Segment Open
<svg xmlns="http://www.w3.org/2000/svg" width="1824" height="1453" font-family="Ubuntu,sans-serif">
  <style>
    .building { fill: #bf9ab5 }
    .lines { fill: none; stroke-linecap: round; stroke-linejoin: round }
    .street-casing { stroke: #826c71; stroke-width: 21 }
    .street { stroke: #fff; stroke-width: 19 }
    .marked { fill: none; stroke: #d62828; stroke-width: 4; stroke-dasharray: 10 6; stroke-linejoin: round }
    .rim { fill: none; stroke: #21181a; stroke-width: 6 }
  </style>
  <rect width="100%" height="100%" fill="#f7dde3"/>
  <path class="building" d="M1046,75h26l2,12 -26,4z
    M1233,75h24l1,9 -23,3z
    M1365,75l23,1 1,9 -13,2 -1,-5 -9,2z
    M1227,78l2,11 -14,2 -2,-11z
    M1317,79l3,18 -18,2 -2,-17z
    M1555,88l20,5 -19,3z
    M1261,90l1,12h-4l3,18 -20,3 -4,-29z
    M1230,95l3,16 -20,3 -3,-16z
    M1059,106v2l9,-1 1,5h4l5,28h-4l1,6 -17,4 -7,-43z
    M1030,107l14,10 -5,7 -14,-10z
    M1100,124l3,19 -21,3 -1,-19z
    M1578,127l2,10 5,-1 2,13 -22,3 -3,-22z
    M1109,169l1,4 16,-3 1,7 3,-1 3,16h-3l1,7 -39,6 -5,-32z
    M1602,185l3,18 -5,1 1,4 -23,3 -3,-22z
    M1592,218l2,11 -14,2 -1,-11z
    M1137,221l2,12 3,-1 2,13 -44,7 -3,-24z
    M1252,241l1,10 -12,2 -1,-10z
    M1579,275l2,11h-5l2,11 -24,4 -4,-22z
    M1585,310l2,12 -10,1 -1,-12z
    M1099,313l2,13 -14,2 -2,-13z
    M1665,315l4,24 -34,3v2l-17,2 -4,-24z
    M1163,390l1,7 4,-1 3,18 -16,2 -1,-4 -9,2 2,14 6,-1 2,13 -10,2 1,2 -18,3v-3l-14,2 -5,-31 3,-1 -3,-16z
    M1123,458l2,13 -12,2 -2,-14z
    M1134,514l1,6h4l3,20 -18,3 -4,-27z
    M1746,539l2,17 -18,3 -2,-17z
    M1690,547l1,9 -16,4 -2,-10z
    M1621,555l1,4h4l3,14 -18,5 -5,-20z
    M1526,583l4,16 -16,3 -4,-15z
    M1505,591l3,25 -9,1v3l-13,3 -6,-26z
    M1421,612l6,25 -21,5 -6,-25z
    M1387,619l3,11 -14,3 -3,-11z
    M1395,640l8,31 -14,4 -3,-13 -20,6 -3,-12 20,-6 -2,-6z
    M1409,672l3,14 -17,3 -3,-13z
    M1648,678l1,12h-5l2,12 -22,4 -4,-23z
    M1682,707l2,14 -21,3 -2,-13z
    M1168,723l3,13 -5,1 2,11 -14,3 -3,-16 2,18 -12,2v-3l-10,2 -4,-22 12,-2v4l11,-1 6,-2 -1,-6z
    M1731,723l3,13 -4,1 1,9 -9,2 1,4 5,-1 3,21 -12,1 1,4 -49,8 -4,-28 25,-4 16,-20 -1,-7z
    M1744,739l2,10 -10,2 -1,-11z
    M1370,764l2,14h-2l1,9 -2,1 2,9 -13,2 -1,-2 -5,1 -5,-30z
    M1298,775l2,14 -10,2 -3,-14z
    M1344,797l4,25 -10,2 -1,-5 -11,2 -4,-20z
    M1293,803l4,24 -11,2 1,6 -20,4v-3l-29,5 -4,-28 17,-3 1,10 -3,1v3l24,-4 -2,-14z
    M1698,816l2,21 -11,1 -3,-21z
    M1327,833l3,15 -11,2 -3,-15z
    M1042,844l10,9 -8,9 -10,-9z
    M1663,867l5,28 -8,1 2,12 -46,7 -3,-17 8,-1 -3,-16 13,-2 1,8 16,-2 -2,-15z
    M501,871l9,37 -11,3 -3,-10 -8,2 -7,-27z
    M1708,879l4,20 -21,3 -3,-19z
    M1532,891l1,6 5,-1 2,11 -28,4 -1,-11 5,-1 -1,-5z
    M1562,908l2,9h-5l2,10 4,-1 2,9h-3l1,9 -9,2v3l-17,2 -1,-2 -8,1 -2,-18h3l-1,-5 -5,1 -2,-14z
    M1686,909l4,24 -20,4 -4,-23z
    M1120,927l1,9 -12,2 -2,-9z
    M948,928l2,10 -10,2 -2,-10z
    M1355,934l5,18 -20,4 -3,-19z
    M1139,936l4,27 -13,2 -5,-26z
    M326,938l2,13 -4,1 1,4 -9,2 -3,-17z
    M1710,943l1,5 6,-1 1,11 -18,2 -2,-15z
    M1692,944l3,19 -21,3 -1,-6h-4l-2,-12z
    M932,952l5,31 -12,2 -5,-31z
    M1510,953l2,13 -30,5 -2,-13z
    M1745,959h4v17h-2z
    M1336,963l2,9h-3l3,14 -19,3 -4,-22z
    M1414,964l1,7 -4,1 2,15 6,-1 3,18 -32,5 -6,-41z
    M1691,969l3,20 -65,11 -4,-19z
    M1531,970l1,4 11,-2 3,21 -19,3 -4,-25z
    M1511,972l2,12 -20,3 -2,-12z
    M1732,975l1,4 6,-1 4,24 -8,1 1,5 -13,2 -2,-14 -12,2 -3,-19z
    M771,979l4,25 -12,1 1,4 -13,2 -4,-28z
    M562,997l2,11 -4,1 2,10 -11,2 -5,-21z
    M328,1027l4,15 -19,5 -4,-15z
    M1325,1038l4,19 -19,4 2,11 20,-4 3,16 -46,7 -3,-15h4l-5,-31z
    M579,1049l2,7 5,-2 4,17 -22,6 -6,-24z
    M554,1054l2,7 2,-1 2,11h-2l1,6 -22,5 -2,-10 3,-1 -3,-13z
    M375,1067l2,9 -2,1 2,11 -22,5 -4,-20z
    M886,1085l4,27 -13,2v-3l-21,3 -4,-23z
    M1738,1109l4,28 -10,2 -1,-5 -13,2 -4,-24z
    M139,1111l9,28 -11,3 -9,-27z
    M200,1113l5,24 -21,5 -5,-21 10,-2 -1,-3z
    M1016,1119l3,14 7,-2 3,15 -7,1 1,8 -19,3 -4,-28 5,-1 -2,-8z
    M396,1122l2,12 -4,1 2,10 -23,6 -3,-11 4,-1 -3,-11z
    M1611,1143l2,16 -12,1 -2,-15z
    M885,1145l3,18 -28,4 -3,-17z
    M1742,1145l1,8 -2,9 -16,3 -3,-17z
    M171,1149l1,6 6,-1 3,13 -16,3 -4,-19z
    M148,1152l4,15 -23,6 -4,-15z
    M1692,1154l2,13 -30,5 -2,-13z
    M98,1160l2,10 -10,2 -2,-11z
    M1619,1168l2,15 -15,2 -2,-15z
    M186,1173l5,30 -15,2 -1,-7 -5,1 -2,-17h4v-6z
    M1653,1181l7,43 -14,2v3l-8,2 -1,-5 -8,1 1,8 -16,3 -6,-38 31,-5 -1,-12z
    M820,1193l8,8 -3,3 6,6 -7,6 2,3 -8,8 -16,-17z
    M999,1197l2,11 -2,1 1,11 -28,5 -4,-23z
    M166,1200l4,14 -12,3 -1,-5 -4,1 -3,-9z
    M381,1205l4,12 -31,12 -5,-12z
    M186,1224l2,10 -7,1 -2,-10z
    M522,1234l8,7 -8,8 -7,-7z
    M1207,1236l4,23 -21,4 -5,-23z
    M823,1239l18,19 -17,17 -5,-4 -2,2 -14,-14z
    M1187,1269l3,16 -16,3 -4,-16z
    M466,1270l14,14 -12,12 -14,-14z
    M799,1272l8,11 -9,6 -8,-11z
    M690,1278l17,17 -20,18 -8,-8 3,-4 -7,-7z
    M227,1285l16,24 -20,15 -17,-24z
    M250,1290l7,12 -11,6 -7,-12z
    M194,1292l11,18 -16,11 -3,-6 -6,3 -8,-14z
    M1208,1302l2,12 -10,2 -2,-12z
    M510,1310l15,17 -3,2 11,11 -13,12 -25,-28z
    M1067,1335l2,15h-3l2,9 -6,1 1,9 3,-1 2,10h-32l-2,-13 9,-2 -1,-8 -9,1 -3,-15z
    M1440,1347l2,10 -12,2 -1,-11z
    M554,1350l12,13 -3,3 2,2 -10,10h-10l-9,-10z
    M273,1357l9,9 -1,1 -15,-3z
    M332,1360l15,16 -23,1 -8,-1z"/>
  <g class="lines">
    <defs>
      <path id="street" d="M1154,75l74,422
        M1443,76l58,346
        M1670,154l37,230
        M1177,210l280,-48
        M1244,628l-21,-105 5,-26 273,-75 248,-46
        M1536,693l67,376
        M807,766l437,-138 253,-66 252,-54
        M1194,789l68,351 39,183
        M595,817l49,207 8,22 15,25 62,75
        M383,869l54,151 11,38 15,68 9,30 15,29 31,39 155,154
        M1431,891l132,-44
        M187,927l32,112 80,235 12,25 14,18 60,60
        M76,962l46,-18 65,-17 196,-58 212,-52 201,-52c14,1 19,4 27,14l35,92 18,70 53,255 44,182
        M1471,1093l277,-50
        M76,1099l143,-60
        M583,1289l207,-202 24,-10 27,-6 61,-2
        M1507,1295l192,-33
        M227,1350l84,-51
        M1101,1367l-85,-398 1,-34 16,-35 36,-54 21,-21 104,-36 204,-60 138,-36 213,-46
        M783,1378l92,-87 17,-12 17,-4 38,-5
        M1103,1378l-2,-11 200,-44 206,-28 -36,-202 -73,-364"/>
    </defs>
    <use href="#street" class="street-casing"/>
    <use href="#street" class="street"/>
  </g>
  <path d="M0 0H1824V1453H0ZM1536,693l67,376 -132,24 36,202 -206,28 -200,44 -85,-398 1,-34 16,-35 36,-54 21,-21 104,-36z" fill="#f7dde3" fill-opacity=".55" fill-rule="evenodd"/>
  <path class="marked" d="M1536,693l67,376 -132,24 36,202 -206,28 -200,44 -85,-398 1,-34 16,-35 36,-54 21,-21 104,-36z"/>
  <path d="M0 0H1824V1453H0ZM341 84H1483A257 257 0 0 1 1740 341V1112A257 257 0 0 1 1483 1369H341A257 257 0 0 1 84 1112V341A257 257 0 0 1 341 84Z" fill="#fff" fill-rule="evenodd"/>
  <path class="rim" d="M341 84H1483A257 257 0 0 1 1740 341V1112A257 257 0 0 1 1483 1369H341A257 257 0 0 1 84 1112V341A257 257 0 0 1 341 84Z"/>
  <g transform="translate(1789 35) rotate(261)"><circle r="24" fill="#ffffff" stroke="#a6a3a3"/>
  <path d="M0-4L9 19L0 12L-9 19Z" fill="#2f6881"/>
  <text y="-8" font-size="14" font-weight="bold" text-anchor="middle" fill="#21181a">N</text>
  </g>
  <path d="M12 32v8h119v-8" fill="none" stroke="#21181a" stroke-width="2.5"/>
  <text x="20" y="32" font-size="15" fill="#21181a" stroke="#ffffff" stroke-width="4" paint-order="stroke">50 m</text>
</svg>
Segment Closed
EXERCISE OBJECTIVE
Read each line of the data and count the ones that include "height", answering with the number alone.

RESPONSE TO THIS TASK
2